After further inspection, I realized that any modern version of AMP requires a higher version of PHP; I'll look for something else unless we can update the php version for the project (which we probably can't)
selfoss aims to support Debian oldstable so the next version will support PHP 7.0+, which should work with https://packagist.org/packages/amphp/parallel#v1.2.0
Trying (and technically succeeding) to integrate with React.PHP led me to realize that although I could use it to wrap the items in promises, they waited to resolve because they use blocking calls (https://github.com/reactphp/reactphp/wiki/FAQ). Although we might want to look into ReactPHP, just wrapping the loop with promises won't work.
Which version are you referring to for the 'next version'? 2.19? If so, should we update the composer.json?
If we want to use ReactPHP, we could use the aforementioned php parallel extension through https://github.com/reactphp-parallel/reactphp-parallel which should allow parallelization of blocking calls AIUI. AMP also seems to allow parallelization by running blocking code in separate threads or processes.
Neither of these will work on shared hostings but we can just fall back to serial execution there.

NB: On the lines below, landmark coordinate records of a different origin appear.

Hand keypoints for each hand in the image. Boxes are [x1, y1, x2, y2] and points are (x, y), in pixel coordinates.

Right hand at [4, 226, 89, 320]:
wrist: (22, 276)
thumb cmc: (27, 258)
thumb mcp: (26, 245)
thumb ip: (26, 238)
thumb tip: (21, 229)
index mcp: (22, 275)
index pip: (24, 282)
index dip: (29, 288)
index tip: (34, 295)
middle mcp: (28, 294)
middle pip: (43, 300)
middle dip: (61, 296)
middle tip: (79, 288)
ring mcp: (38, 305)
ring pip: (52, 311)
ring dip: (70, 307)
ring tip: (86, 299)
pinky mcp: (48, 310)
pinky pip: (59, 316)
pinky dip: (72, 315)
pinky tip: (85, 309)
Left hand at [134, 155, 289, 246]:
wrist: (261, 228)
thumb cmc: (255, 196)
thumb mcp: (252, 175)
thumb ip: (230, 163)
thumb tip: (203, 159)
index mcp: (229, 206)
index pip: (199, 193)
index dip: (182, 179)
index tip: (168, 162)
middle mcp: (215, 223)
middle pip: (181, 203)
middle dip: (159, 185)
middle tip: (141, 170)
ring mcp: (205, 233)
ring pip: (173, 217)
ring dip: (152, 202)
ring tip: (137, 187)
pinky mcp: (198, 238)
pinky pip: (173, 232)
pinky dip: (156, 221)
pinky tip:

Which version are you referring to for the 'next version'? 2.19? If so, should we update the composer.json?
I mean the version after 2.19 (2.19 will hopefully be released this month.)
Besides requiring php7, AMP parallel seems pretty hard to use (I just tried, but had trouble getting anything to work after a couple of hours). I don't think we need that level of parallelization anyway; we're mostly worried parallelizing I/O. I'll probably try some more stuff (maybe https://github.com/spatie/async and/or the guzzle promises in fulltextrss) tomorrow.

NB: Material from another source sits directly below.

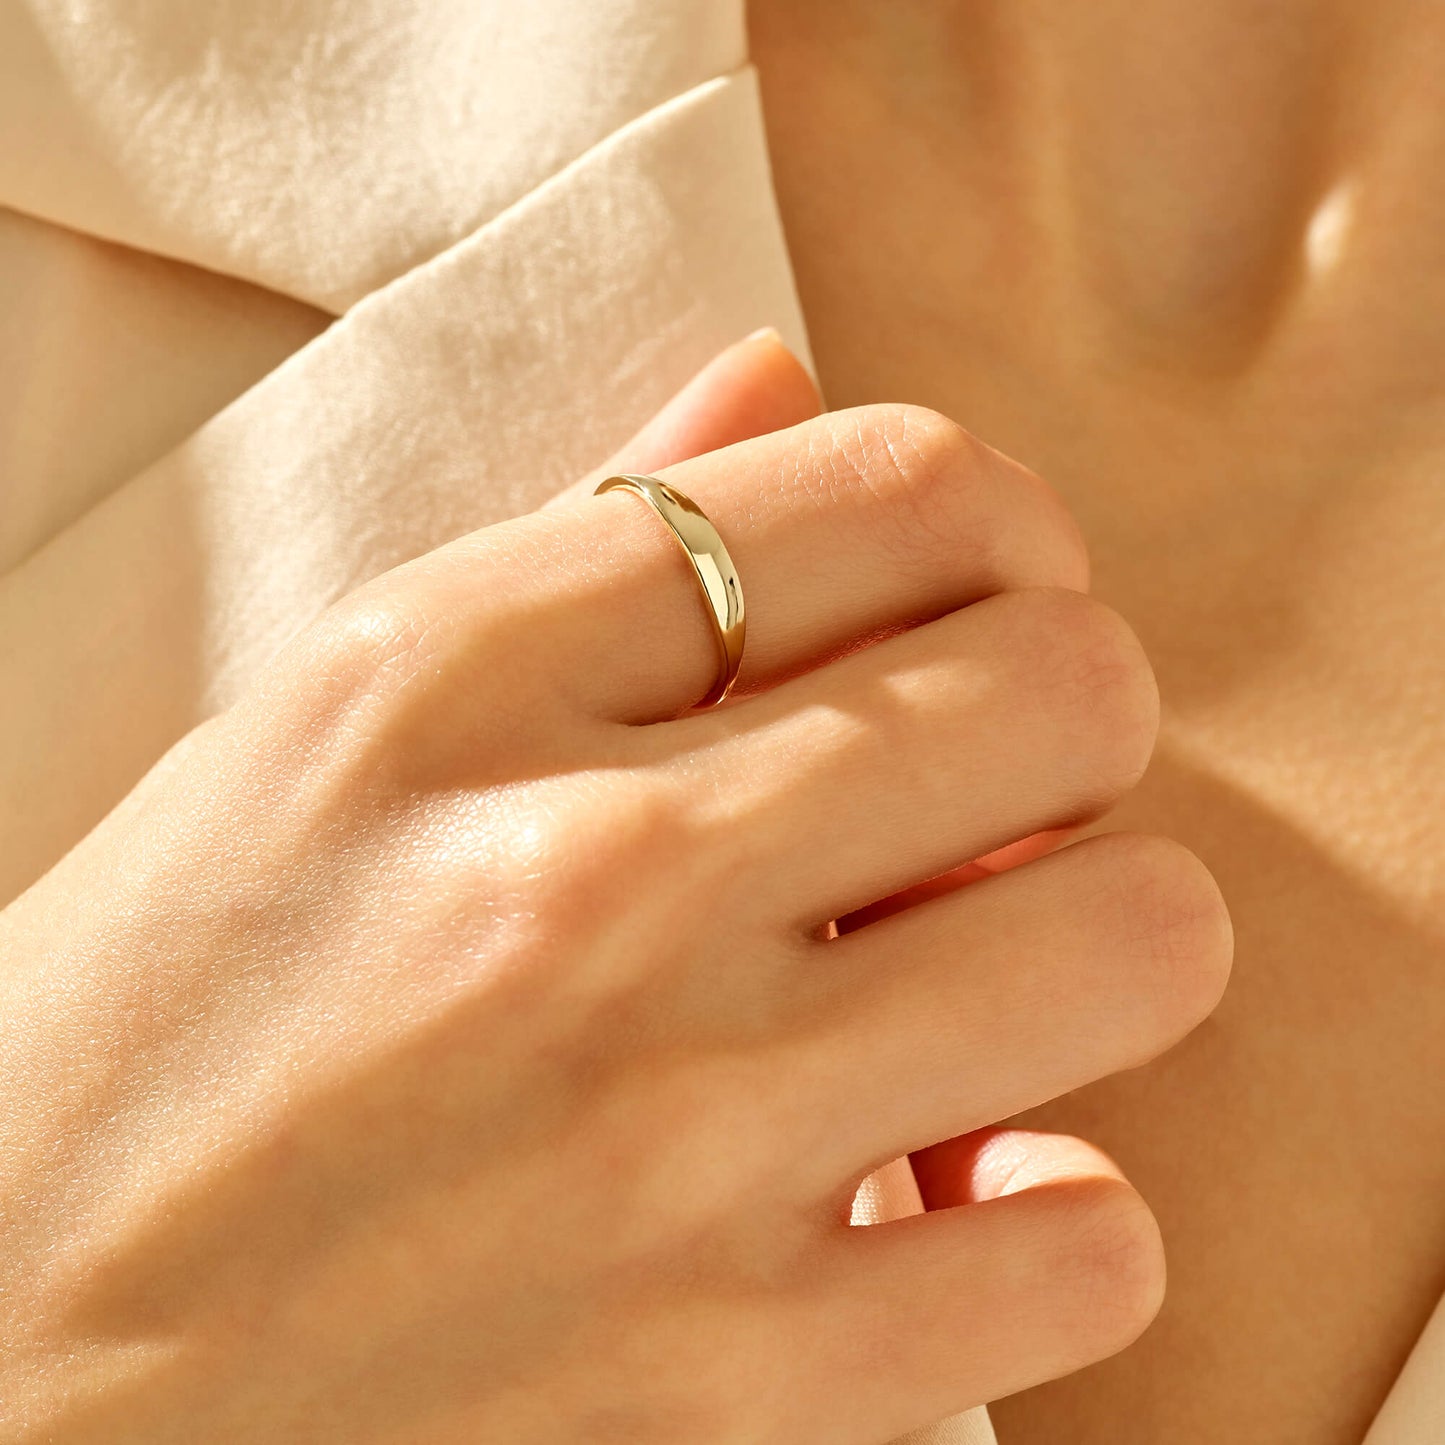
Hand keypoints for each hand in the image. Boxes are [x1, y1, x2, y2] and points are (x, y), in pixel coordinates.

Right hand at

So spatie/async apparently requries the pcntl and posix extensions and getting those installed is non-trivial; I don't think we can expect users to use those
And although I got spatie/async working, it can't serialize the database connection, so it won't be as simple as wrapping it in a for loop
Good point. That will probably be an issue for any parallelization, so we will either have to go with the promisification, or handle the db manipulation in the main thread. The latter sounds messy code organization-wise, unless we decouple the parts using (in-memory or external) queue.
This is interesting: https://wiki.php.net/rfc/fibers
Though it won't be available for a while yet.
Since I have so many sources that selfoss is fetching, refreshing all of them can take quite a while. I'm used to JavaScript, where you can fetch in parallel using Promise.all or callback syntax. Although it's a little more difficult in PHP, it seems possible (https://stackoverflow.com/questions/9308779/php-parallel-curl-requests for example).
I'm willing to work on this issue, but it would be a lot of work and I wanted to make sure that others in the community thought this was a good idea first. Is there any reason why this would be a bad idea?